State Supreme Court Says Secret Software Used In Sentencing Determinations Not A Violation Of Due Process Rights
from the not-as-long-as-it's-used-perfectly-within-an-impossible-set-of-confines dept
An algorithm is deciding certain criminal defendants should spend more time in prison. And that determination can't be fully challenged because the code belongs to a private company which provides the software to the government.
Eric Loomis was determined to be a "high risk" defendant, based on something called a "COMPAS score." COMPAS -- Criminal Offender Management Profiling for Alternative Sanctions -- cranks out Presentence Investigation Reports for use in the courtroom, utilizing a number of factors to generate a score that lets judges know how likely the defendant is to re-offend.
The problems with this system are numerous. For one, the code is proprietary, so defendants aren't allowed to examine the factors that lead to this determination, unlike other sentencing guidelines created by the government, which are open to the public to examine.
Another problem is that the algorithm engages in demographic profiling -- generally considered to be a bad thing when it comes to determining criminal behavior.
Back in May ProPublica published an investigation into the risk-assessment software that found that the algorithms were racially biased. ProPublica looked at the scores given to white people and black people and then whether the predictions were correct (by looking at whether they actually committed or didn’t commit crimes); they found that in Broward County, Florida, which was using software from a company called Northpointe, black people were mislabeled with high scores and that white people were more likely to be mislabeled with low scores.
"Fits the profile" is the new "fits the description" -- something that seems predisposed to putting blacks behind bars more frequently and for longer periods of time.
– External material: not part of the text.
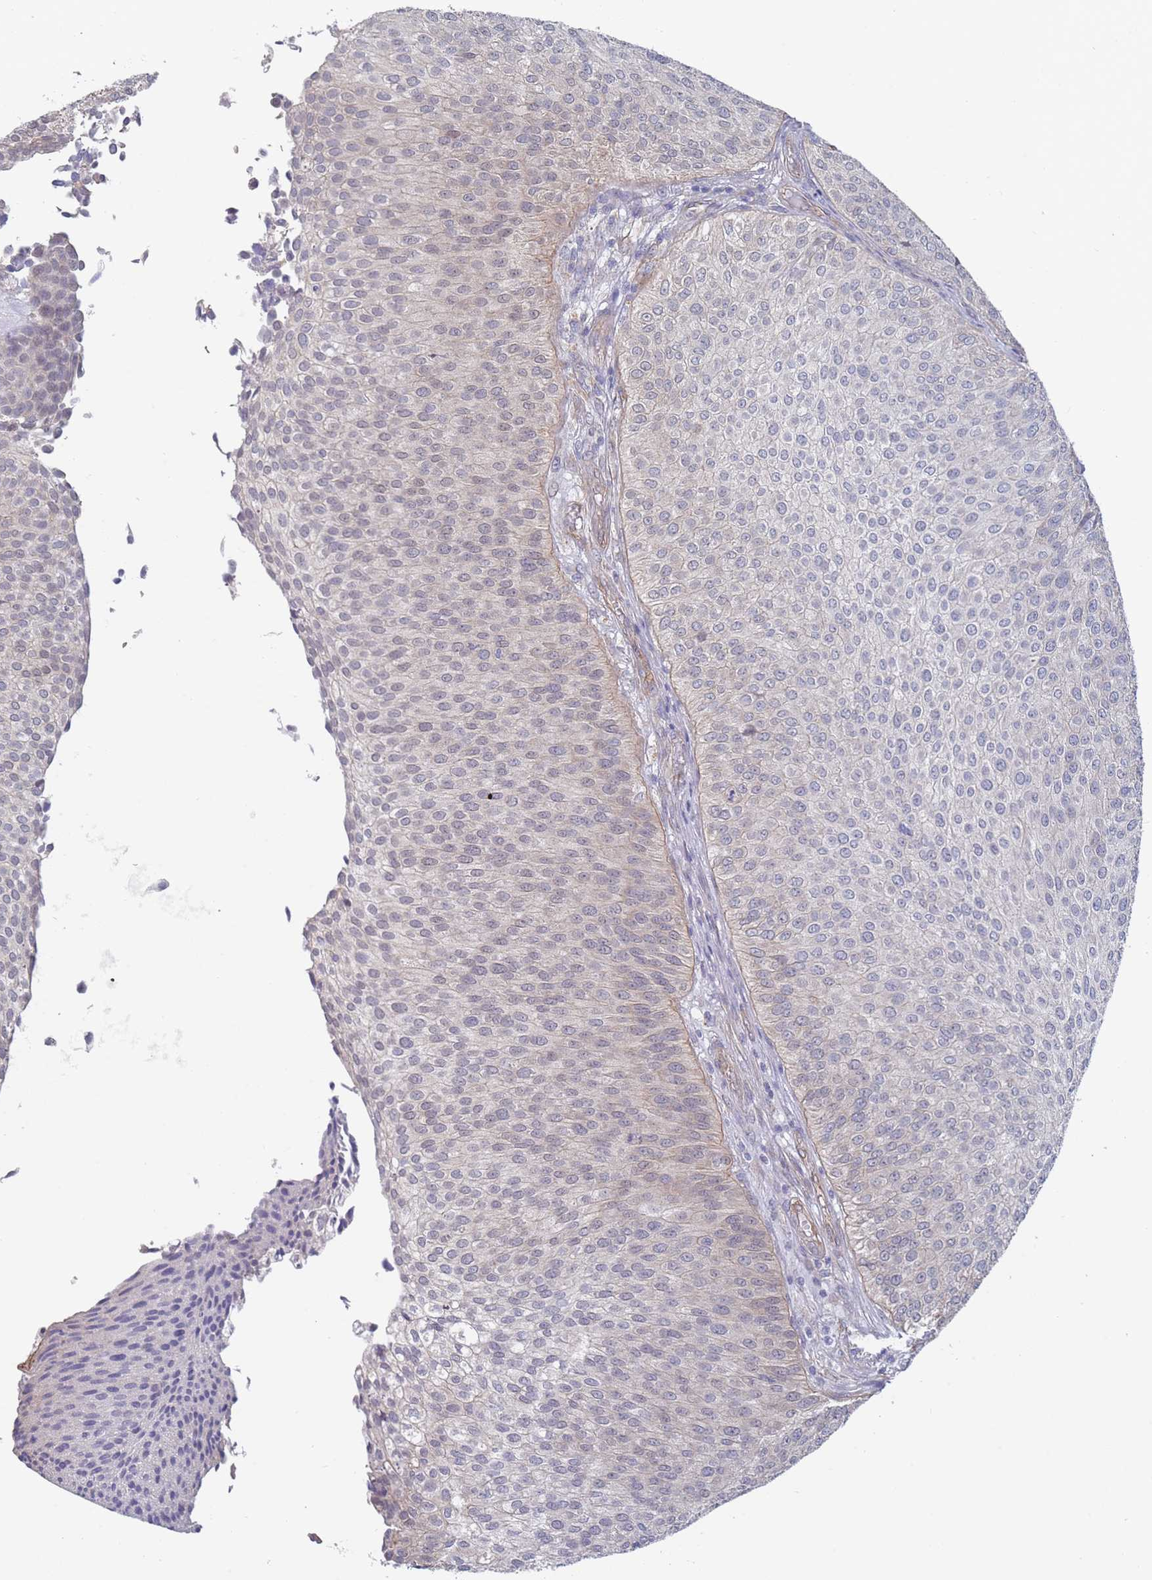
{"staining": {"intensity": "weak", "quantity": "<25%", "location": "cytoplasmic/membranous"}, "tissue": "urothelial cancer", "cell_type": "Tumor cells", "image_type": "cancer", "snomed": [{"axis": "morphology", "description": "Urothelial carcinoma, Low grade"}, {"axis": "topography", "description": "Urinary bladder"}], "caption": "IHC of urothelial cancer reveals no expression in tumor cells.", "gene": "SLC1A6", "patient": {"sex": "male", "age": 84}}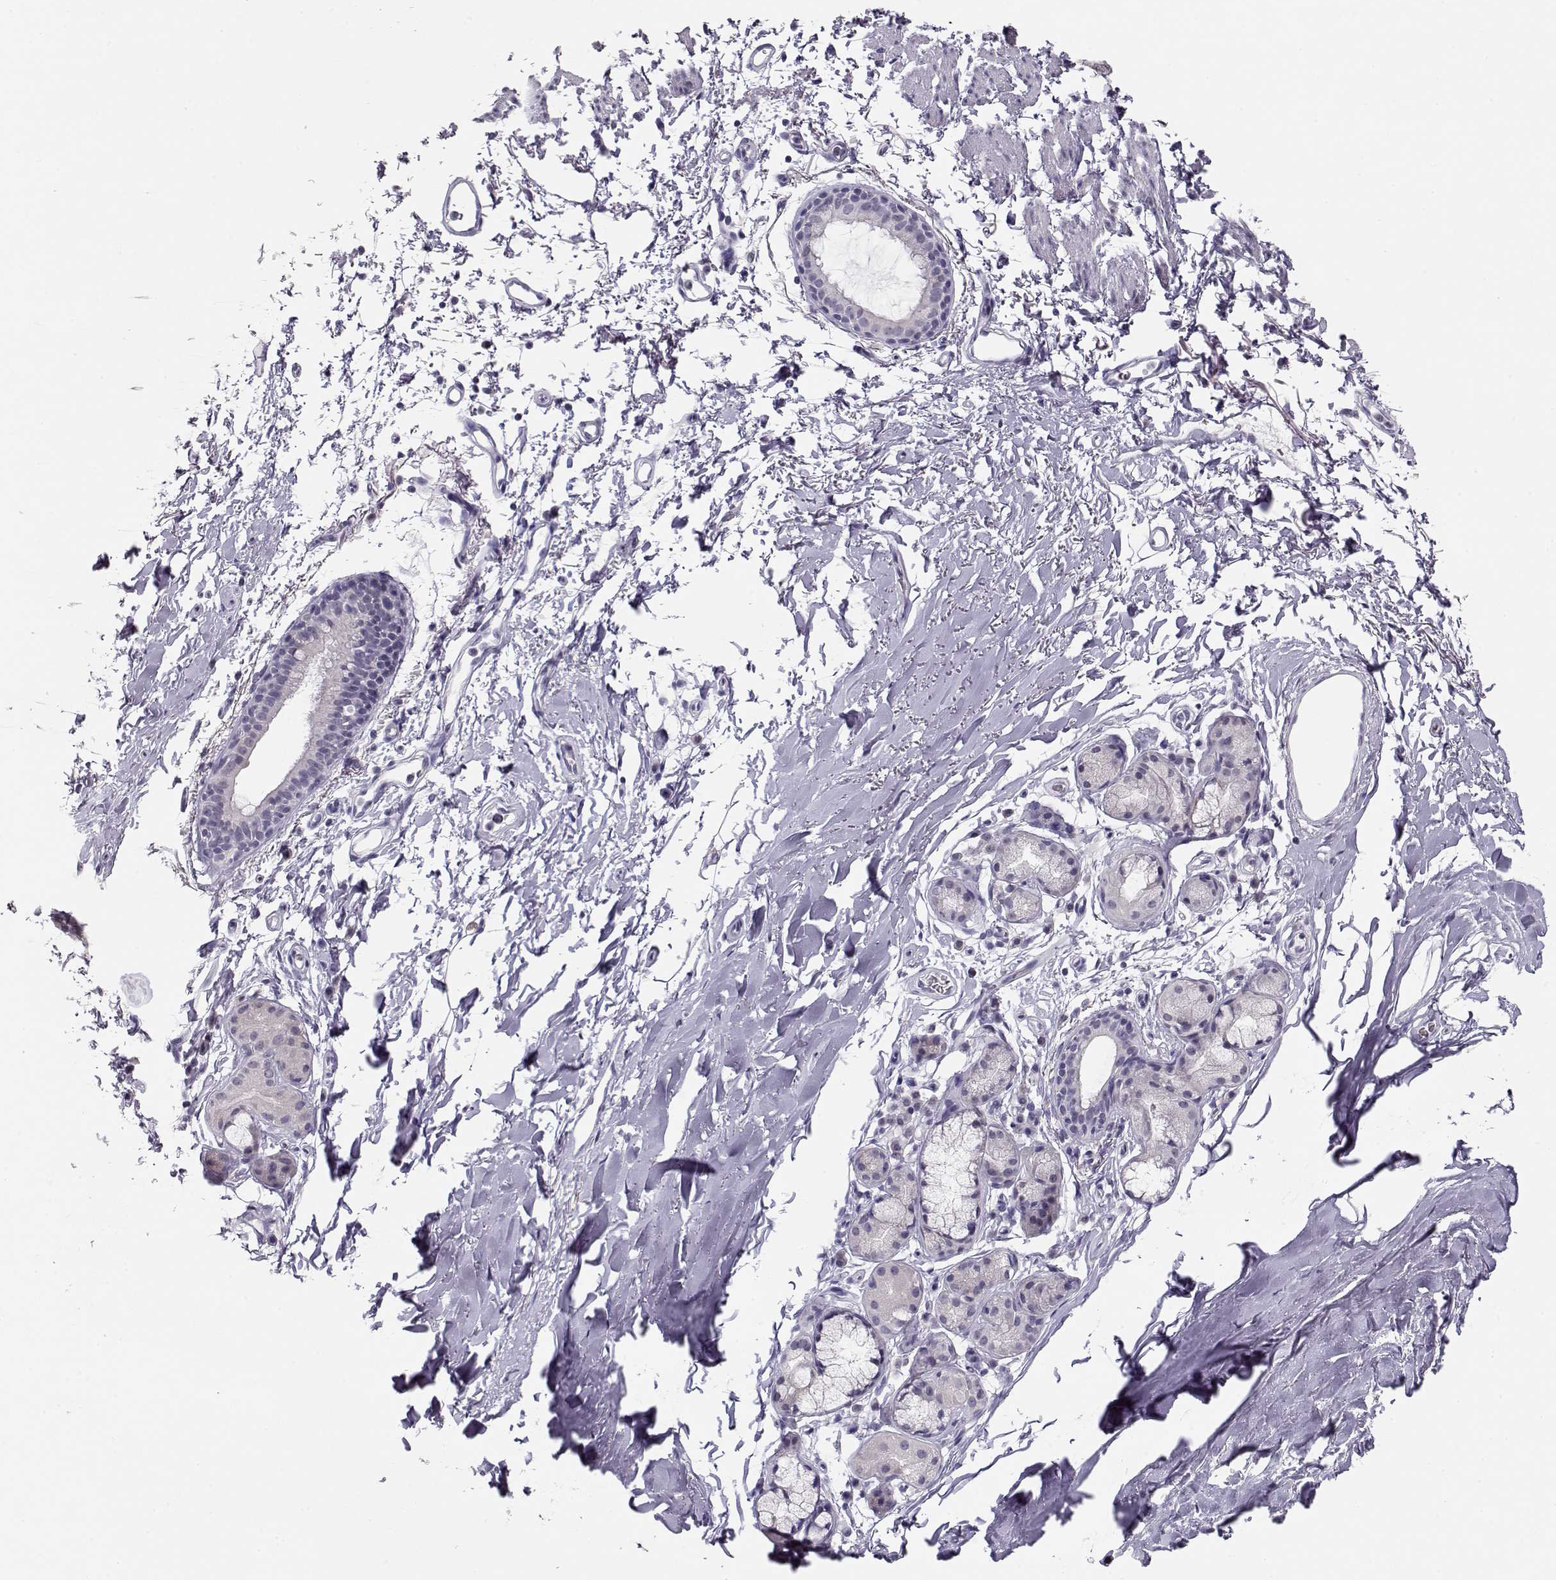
{"staining": {"intensity": "negative", "quantity": "none", "location": "none"}, "tissue": "bronchus", "cell_type": "Respiratory epithelial cells", "image_type": "normal", "snomed": [{"axis": "morphology", "description": "Normal tissue, NOS"}, {"axis": "topography", "description": "Lymph node"}, {"axis": "topography", "description": "Bronchus"}], "caption": "Bronchus was stained to show a protein in brown. There is no significant staining in respiratory epithelial cells. (DAB (3,3'-diaminobenzidine) immunohistochemistry (IHC) visualized using brightfield microscopy, high magnification).", "gene": "IMPG1", "patient": {"sex": "female", "age": 70}}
Eric Loomis tried to challenge his COMPAS score but got nowhere with it, as the math behind it is locked up by Northpointe, which claims giving a defendant access to its trade secrets would pose a serious risk to its profitability.
Loomis argued that not giving him access posed a serious risk to his freedom. Allowing Northpointe to keep its algorithm secret was a violation of his due process rights, as it presented an unchallengeable score that could be used to keep him locked up longer than the normal range for the criminal activity he was convicted for.
His case went up the ladder to the Wisconsin Supreme Court, which has found [PDF] that defendants being unable to fully challenge a sentencing determination isn't a Constitutional problem.
Ultimately, we conclude that if used properly, observing the limitations and cautions set forth herein, a circuit court's consideration of a COMPAS risk assessment at sentencing does not violate a defendant's right to due process.
We determine that because the circuit court explained that its consideration of the COMPAS risk scores was supported by other independent factors, its use was not determinative in deciding whether Loomis could be supervised safely and effectively in the community. Therefore, the circuit court did not erroneously exercise its discretion. We further conclude that the circuit court's consideration of the read-in charges was not an erroneous exercise of discretion because it employed recognized legal standards.
Accordingly, we affirm the order of the circuit court denying Loomis's motion for post-conviction relief requesting a resentencing hearing.
The downside of this decision is that Northpointe cannot be forced to hand over its algorithm for examination by criminal defendants. The upside is that the court has issues with using COMPAS scores to determine sentence lengths.
[T]he opinion comes with some interesting caveats about things judges need to keep in mind when using risk scores in sentencing decisions: The two most important factors they’re asked to keep in mind is that software has been found to be racially biased and that the software needs to be constantly monitored and updated with new information. (If you’re relying on data from five or ten years ago, it’s not going to be accurate.)
The court also notes in passing that the software was never intended to be used to determine sentence lengths. It was supposed to used by the Department of Corrections to assess risks posed by parolees or those requesting parole. But it does not go so far as to forbid the use of COMPAS scores in sentencing decisions. Nor does it suggest that opening up the algorithm for examination might bring much-needed transparency to the sentencing process. Instead, the Supreme Court says judges must walk a very fine line when utilizing COMPAS scores.
The queasiness that judges feel about algorithmic risk-assesment is reflected in the concurring opinion filed by Justice Patience Drake Roggensack. “Reliance would violate due process protections,” she writes. “Accordingly, I write to clarify our holding in the majority opinion: consideration of COMPAS is permissible; reliance on COMPAS for the sentence imposed is not permissible.”
Unless a whole lot of judicial explanation accompanies every sentencing decision utilizing a COMPAS score, it's going to be almost impossible for defendants to tell whether a judge has just "considered" Northpointe's presentence investigation reports… or "relied" on them. Any sentence not hitting the upper end of the software's recommendations could be viewed as mere "consideration," even if "reliance" might be a more accurate term.
Without being allowed to closely examine COMPAS scores, defendants still aren't being given a chance to challenge any erroneous information that might be included in these reports. The court's reluctance to fully endorse the use of the software in sentencing decisions is a step forward, but it still allows judges to hand down sentences based on secret formulas that have already shown a predilection for recommending longer sentences to certain demographic groups.